**PROBLEM STATEMENT:**
In the records, find every line with the word "memastikan" and copy it out.

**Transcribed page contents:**
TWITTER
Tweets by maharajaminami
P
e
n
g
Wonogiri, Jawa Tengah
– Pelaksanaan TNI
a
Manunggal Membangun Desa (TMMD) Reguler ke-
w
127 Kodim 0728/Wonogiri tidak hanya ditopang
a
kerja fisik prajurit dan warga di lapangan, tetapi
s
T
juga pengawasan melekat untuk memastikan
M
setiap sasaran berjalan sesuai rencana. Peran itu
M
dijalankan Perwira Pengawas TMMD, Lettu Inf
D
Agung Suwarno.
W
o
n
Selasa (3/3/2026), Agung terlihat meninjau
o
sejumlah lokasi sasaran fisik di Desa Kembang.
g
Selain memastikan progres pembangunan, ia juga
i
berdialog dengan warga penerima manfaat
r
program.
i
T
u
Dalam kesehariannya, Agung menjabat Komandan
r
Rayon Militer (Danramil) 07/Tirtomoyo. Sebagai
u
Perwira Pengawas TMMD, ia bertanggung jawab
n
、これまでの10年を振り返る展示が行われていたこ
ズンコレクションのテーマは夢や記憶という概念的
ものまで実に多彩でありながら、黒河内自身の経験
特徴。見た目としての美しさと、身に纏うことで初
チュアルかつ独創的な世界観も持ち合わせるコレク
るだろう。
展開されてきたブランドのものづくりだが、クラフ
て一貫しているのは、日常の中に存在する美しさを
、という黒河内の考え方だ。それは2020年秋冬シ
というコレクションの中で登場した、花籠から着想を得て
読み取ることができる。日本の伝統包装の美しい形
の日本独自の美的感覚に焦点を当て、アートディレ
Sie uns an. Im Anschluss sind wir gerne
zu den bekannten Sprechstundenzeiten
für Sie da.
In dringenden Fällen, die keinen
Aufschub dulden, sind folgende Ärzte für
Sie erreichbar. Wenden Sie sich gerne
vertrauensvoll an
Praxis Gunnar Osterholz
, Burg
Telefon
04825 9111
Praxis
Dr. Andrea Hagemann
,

**RESPONSE:**
juga pengawasan melekat untuk memastikan
Selain memastikan progres pembangunan, ia juga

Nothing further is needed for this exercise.